(Passage for review)
Yesterday morning, I was headed to downtown Berkeley for, somewhat ironically, a transit meeting before going to work. I looked at NextBus and saw that I was just about to miss a 1 and a 1R down Telegraph and the next bus (a 1R) wouldn’t arrive for another 20 minutes.
Sometimes NextBus is wrong (I don’t think all the GPS devices on the buses work), but when I wandered down to the stop on Alcatraz and Telegraph 15 minutes later, it became apparent that there had been a 20 minute gap. There were about 15 people waiting for the bus! Even for the morning commute, that is a lot, considering a bus should arrive at least every 12 minutes.
We all boarded the bus (which took quite some time), and it was packed – I mean 51 bus packed or for those who don’t ride the bus, BART morning commute packed. Once I got on the bus, it was a fairly quick ride to downtown Berkeley – probably about 12 minutes. So I had no problem making it to my meeting on time, but I’m sure some of my fellow bus riders ended up being late because they hadn’t prepared to wait for the bus for 20 minutes.

(Data excerpt)

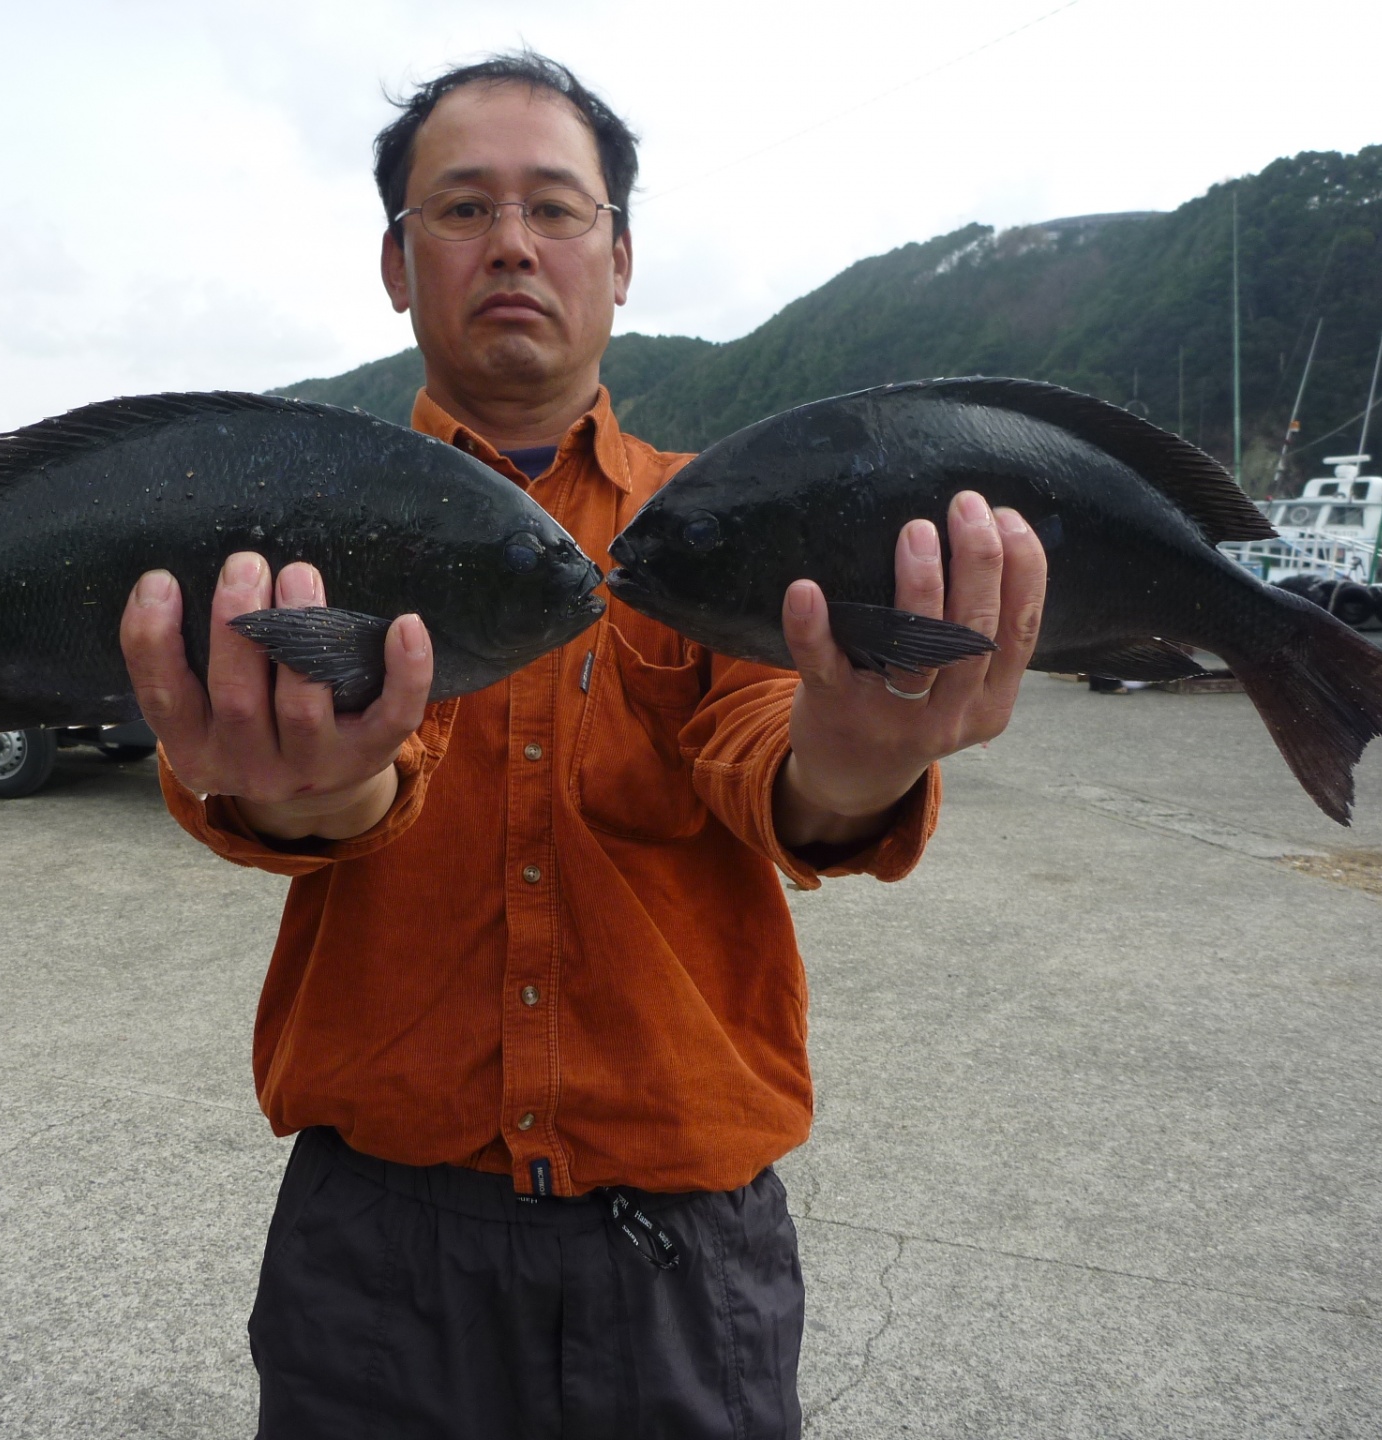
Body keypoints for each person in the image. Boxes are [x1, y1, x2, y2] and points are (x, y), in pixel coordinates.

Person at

(Aim of the exercise) Reproduce the account of the delayed morning bus ride, starting at "Sometimes NextBus is" and ending at "for 20 minutes.", substituting "passengers" for "bus riders".

(Task output)
Sometimes NextBus is wrong (I don’t think all the GPS devices on the buses work), but when I wandered down to the stop on Alcatraz and Telegraph 15 minutes later, it became apparent that there had been a 20 minute gap. There were about 15 people waiting for the bus! Even for the morning commute, that is a lot, considering a bus should arrive at least every 12 minutes.
We all boarded the bus (which took quite some time), and it was packed – I mean 51 bus packed or for those who don’t ride the bus, BART morning commute packed. Once I got on the bus, it was a fairly quick ride to downtown Berkeley – probably about 12 minutes. So I had no problem making it to my meeting on time, but I’m sure some of my fellow passengers ended up being late because they hadn’t prepared to wait for the bus for 20 minutes.